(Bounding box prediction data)
++++++++++++++++++++
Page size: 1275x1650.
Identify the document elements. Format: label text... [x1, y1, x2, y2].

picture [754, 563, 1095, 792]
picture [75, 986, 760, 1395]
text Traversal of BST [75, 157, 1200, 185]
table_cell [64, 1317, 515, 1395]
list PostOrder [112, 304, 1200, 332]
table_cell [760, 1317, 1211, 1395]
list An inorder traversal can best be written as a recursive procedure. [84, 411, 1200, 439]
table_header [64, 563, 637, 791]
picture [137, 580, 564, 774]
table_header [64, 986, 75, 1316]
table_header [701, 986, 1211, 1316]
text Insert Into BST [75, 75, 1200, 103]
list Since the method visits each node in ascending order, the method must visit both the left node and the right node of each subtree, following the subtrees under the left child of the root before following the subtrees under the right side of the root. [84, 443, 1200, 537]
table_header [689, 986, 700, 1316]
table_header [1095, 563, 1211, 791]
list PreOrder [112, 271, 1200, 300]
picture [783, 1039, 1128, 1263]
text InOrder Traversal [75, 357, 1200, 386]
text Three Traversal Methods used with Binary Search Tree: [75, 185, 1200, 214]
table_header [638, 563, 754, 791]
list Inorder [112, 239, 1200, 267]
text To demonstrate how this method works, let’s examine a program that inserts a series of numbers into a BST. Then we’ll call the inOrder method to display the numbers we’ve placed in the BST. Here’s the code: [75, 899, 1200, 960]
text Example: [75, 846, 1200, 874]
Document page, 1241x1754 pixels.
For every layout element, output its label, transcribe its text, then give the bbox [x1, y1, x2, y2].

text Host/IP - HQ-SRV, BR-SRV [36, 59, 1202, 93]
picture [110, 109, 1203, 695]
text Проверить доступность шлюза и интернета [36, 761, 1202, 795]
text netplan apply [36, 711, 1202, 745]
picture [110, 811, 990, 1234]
++++++++++++++++++++
--- Assignment ---
So that nothing is lost, transcribe each entry exactly as written.

--- Solution for this task ---
Page size: 1275x1650.
Identify the document elements. Format: label text... [x1, y1, x2, y2].

picture [754, 563, 1095, 792]
picture [75, 986, 760, 1395]
text Traversal of BST [75, 157, 1200, 185]
table_cell [64, 1317, 515, 1395]
list PostOrder [112, 304, 1200, 332]
table_cell [760, 1317, 1211, 1395]
list An inorder traversal can best be written as a recursive procedure. [84, 411, 1200, 439]
table_header [64, 563, 637, 791]
picture [137, 580, 564, 774]
table_header [64, 986, 75, 1316]
table_header [701, 986, 1211, 1316]
text Insert Into BST [75, 75, 1200, 103]
list Since the method visits each node in ascending order, the method must visit both the left node and the right node of each subtree, following the subtrees under the left child of the root before following the subtrees under the right side of the root. [84, 443, 1200, 537]
table_header [689, 986, 700, 1316]
table_header [1095, 563, 1211, 791]
list PreOrder [112, 271, 1200, 300]
picture [783, 1039, 1128, 1263]
text InOrder Traversal [75, 357, 1200, 386]
text Three Traversal Methods used with Binary Search Tree: [75, 185, 1200, 214]
table_header [638, 563, 754, 791]
list Inorder [112, 239, 1200, 267]
text To demonstrate how this method works, let’s examine a program that inserts a series of numbers into a BST. Then we’ll call the inOrder method to display the numbers we’ve placed in the BST. Here’s the code: [75, 899, 1200, 960]
text Example: [75, 846, 1200, 874]
Document page, 1241x1754 pixels.
For every layout element, output its label, transcribe its text, then give the bbox [x1, y1, x2, y2].

text Host/IP - HQ-SRV, BR-SRV [36, 59, 1202, 93]
picture [110, 109, 1203, 695]
text Проверить доступность шлюза и интернета [36, 761, 1202, 795]
text netplan apply [36, 711, 1202, 745]
picture [110, 811, 990, 1234]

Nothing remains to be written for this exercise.